Exercise:
Each line holding the word "page" must appear in the answer, copied from the entries.

Information shown:
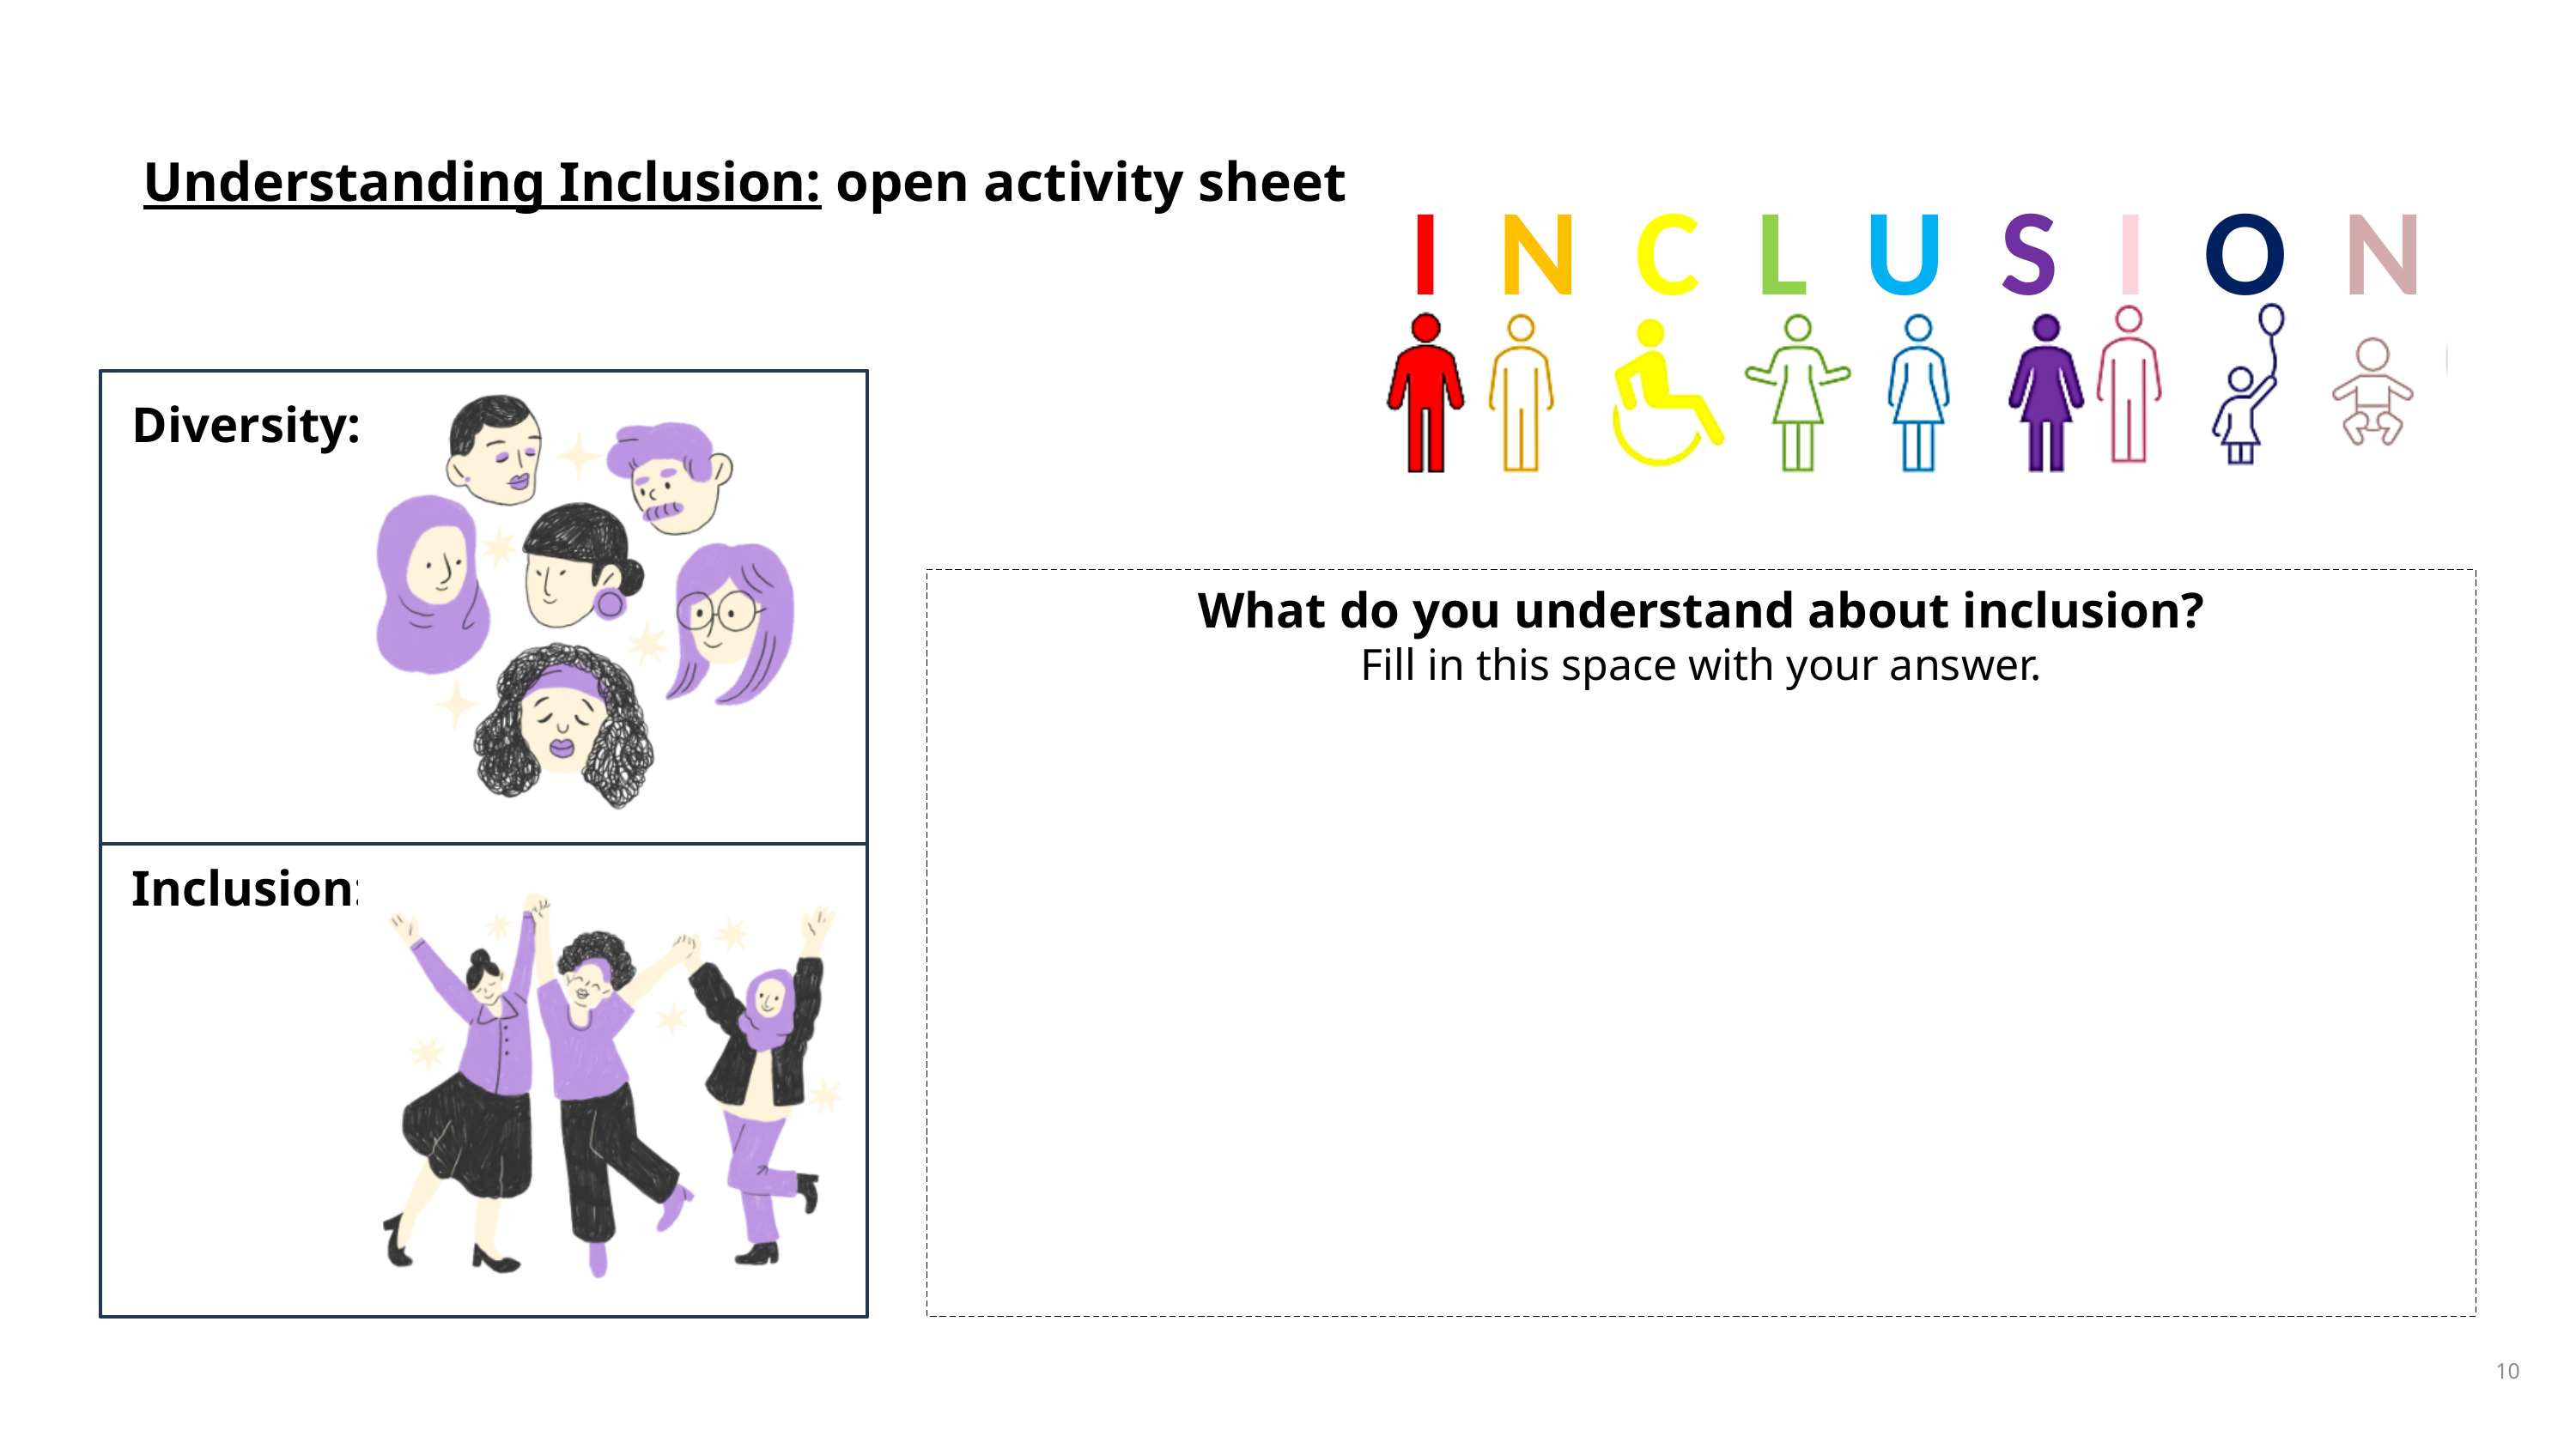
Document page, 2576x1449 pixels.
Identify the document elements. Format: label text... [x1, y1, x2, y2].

text_box [99, 842, 869, 1319]
picture [364, 391, 805, 810]
text_box [99, 369, 869, 842]
picture [358, 877, 851, 1284]
text_box What do you understand about inclusion? Fill in this space with your answer. [927, 569, 2476, 1317]
text_box Diversity: Inclusion: [112, 326, 1011, 1132]
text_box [1322, 161, 2464, 491]
slide_number 10 [2233, 1346, 2533, 1398]
title Understanding Inclusion: open activity sheet [100, 97, 1390, 326]
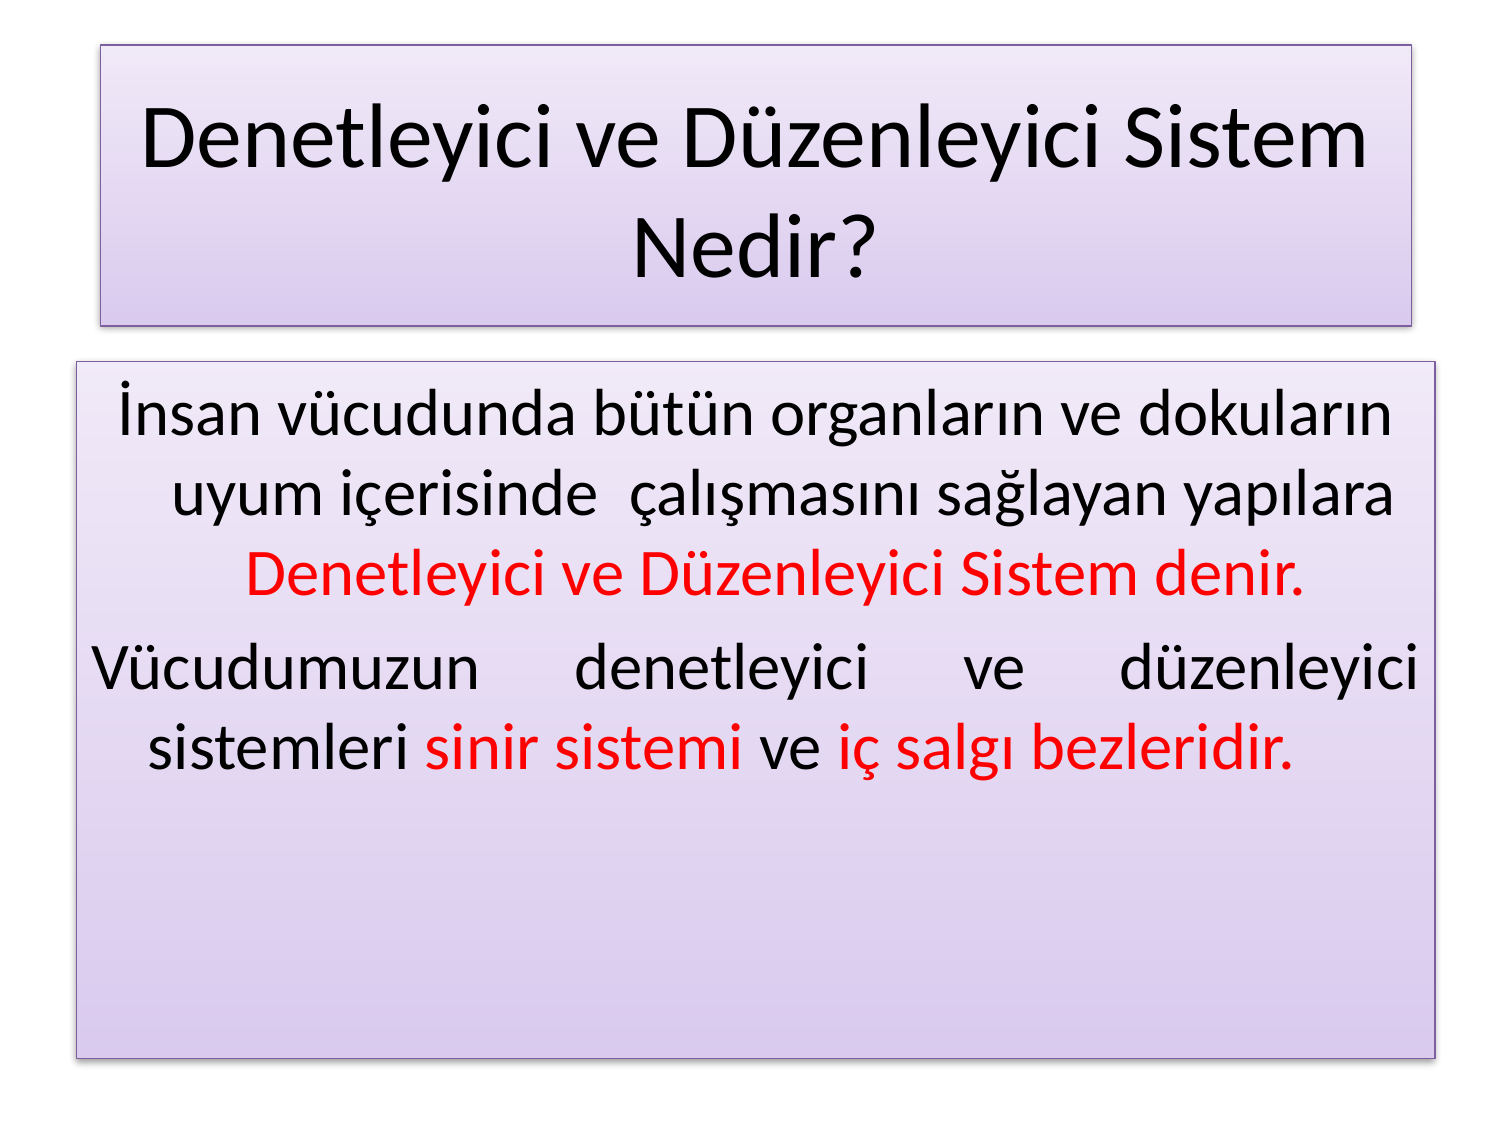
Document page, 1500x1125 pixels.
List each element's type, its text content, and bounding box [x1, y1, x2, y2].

list İnsan vücudunda bütün organların ve dokuların uyum içerisinde çalışmasını sağlayan yapılara Denetleyici ve Düzenleyici Sistem denir. Vücudumuzun denetleyici ve düzenleyici sistemleri sinir sistemi ve iç salgı bezleridir. [76, 361, 1436, 1059]
title Denetleyici ve Düzenleyici Sistem Nedir? [100, 44, 1412, 327]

Answer area:
Document page, 2576x1449 pixels.
Document page, 1500x1125 pixels.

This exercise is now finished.